## [TASK DETAILS]
Return each line of the data below exactly, omitting any pictures.

(Dataset entries)
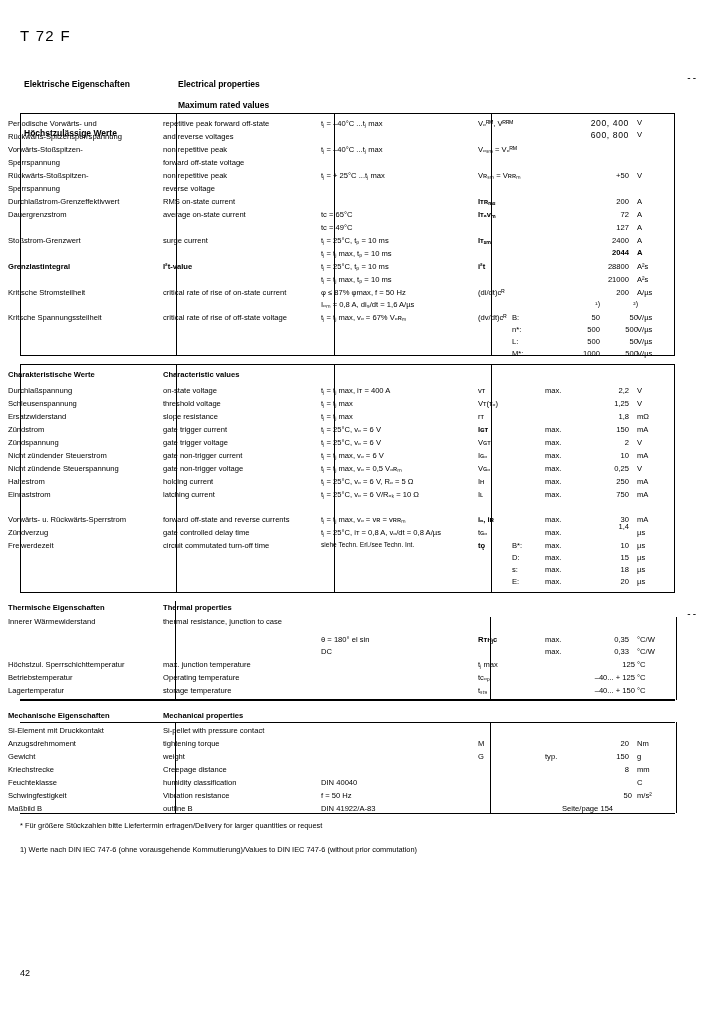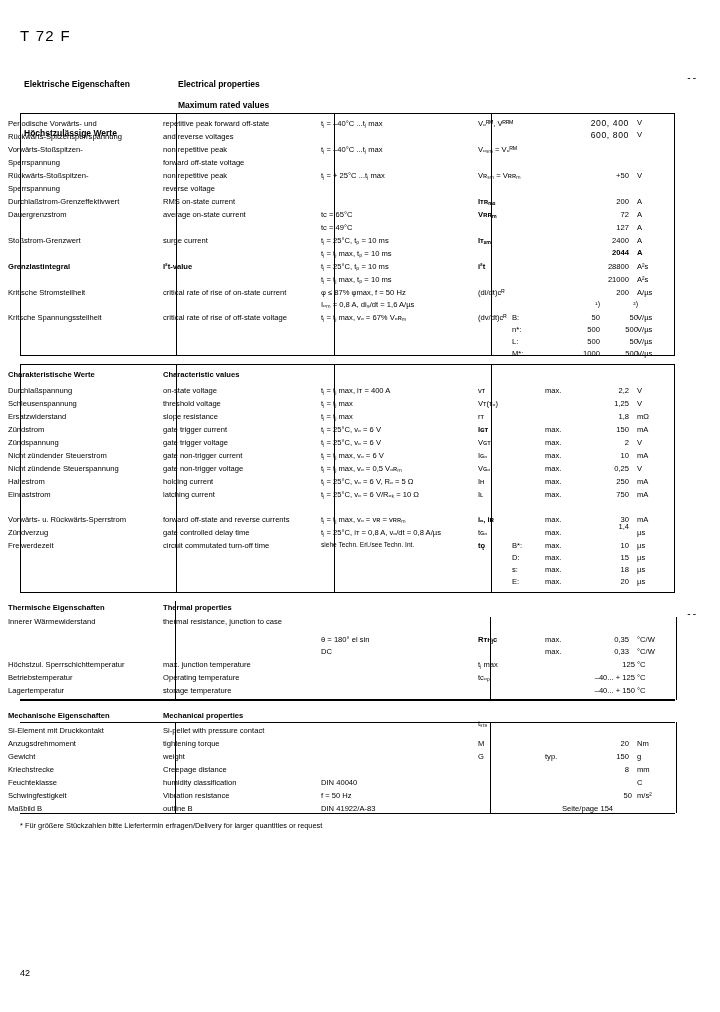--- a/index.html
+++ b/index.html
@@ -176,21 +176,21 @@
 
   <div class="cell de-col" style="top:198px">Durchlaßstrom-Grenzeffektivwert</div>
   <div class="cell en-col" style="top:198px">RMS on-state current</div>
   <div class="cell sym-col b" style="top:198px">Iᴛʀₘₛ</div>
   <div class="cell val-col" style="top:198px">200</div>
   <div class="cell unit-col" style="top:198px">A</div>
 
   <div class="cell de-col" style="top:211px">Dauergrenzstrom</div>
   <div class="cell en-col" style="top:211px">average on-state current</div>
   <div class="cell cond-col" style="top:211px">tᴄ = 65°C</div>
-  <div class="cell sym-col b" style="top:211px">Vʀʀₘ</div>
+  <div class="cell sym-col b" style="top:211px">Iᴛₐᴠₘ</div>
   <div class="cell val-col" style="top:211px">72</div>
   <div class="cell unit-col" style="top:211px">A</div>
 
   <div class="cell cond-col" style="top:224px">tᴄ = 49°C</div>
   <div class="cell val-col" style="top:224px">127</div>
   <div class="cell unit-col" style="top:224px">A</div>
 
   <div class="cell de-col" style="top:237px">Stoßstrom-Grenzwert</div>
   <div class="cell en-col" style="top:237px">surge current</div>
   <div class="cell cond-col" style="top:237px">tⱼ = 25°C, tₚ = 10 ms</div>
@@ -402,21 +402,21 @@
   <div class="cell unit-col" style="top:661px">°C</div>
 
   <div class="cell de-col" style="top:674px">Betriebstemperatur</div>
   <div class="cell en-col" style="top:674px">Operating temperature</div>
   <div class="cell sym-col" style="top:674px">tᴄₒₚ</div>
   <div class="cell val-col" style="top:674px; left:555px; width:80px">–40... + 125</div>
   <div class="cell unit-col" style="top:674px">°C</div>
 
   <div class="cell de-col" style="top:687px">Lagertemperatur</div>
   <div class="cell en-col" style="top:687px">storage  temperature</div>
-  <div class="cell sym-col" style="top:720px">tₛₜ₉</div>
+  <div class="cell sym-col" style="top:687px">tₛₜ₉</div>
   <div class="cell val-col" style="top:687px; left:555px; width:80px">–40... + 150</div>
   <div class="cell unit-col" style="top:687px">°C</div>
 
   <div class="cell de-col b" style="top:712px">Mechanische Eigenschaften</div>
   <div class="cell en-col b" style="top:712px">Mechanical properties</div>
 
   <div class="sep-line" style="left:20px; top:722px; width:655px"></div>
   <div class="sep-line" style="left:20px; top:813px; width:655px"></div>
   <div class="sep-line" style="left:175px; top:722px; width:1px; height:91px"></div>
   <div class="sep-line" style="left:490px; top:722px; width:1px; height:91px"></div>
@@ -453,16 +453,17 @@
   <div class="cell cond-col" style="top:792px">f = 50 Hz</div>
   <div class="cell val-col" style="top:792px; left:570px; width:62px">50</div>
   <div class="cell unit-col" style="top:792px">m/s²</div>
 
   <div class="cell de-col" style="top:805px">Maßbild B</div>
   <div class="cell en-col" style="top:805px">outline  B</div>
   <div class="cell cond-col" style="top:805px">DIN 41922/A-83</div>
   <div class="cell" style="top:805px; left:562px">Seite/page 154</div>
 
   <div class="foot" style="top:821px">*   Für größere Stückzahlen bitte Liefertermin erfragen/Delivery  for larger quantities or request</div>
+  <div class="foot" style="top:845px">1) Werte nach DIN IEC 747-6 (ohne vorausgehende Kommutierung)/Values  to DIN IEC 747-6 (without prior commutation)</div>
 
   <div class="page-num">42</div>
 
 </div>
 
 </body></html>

## [TASK RESPONSE]
--- a/index.html
+++ b/index.html
@@ -176,21 +176,21 @@
 
   <div class="cell de-col" style="top:198px">Durchlaßstrom-Grenzeffektivwert</div>
   <div class="cell en-col" style="top:198px">RMS on-state current</div>
   <div class="cell sym-col b" style="top:198px">Iᴛʀₘₛ</div>
   <div class="cell val-col" style="top:198px">200</div>
   <div class="cell unit-col" style="top:198px">A</div>
 
   <div class="cell de-col" style="top:211px">Dauergrenzstrom</div>
   <div class="cell en-col" style="top:211px">average on-state current</div>
   <div class="cell cond-col" style="top:211px">tᴄ = 65°C</div>
-  <div class="cell sym-col b" style="top:211px">Vʀʀₘ</div>
+  <div class="cell sym-col b" style="top:211px">Iᴛₐᴠₘ</div>
   <div class="cell val-col" style="top:211px">72</div>
   <div class="cell unit-col" style="top:211px">A</div>
 
   <div class="cell cond-col" style="top:224px">tᴄ = 49°C</div>
   <div class="cell val-col" style="top:224px">127</div>
   <div class="cell unit-col" style="top:224px">A</div>
 
   <div class="cell de-col" style="top:237px">Stoßstrom-Grenzwert</div>
   <div class="cell en-col" style="top:237px">surge current</div>
   <div class="cell cond-col" style="top:237px">tⱼ = 25°C, tₚ = 10 ms</div>
@@ -402,21 +402,21 @@
   <div class="cell unit-col" style="top:661px">°C</div>
 
   <div class="cell de-col" style="top:674px">Betriebstemperatur</div>
   <div class="cell en-col" style="top:674px">Operating temperature</div>
   <div class="cell sym-col" style="top:674px">tᴄₒₚ</div>
   <div class="cell val-col" style="top:674px; left:555px; width:80px">–40... + 125</div>
   <div class="cell unit-col" style="top:674px">°C</div>
 
   <div class="cell de-col" style="top:687px">Lagertemperatur</div>
   <div class="cell en-col" style="top:687px">storage  temperature</div>
-  <div class="cell sym-col" style="top:720px">tₛₜ₉</div>
+  <div class="cell sym-col" style="top:687px">tₛₜ₉</div>
   <div class="cell val-col" style="top:687px; left:555px; width:80px">–40... + 150</div>
   <div class="cell unit-col" style="top:687px">°C</div>
 
   <div class="cell de-col b" style="top:712px">Mechanische Eigenschaften</div>
   <div class="cell en-col b" style="top:712px">Mechanical properties</div>
 
   <div class="sep-line" style="left:20px; top:722px; width:655px"></div>
   <div class="sep-line" style="left:20px; top:813px; width:655px"></div>
   <div class="sep-line" style="left:175px; top:722px; width:1px; height:91px"></div>
   <div class="sep-line" style="left:490px; top:722px; width:1px; height:91px"></div>
@@ -453,16 +453,17 @@
   <div class="cell cond-col" style="top:792px">f = 50 Hz</div>
   <div class="cell val-col" style="top:792px; left:570px; width:62px">50</div>
   <div class="cell unit-col" style="top:792px">m/s²</div>
 
   <div class="cell de-col" style="top:805px">Maßbild B</div>
   <div class="cell en-col" style="top:805px">outline  B</div>
   <div class="cell cond-col" style="top:805px">DIN 41922/A-83</div>
   <div class="cell" style="top:805px; left:562px">Seite/page 154</div>
 
   <div class="foot" style="top:821px">*   Für größere Stückzahlen bitte Liefertermin erfragen/Delivery  for larger quantities or request</div>
+  <div class="foot" style="top:845px">1) Werte nach DIN IEC 747-6 (ohne vorausgehende Kommutierung)/Values  to DIN IEC 747-6 (without prior commutation)</div>
 
   <div class="page-num">42</div>
 
 </div>
 
 </body></html>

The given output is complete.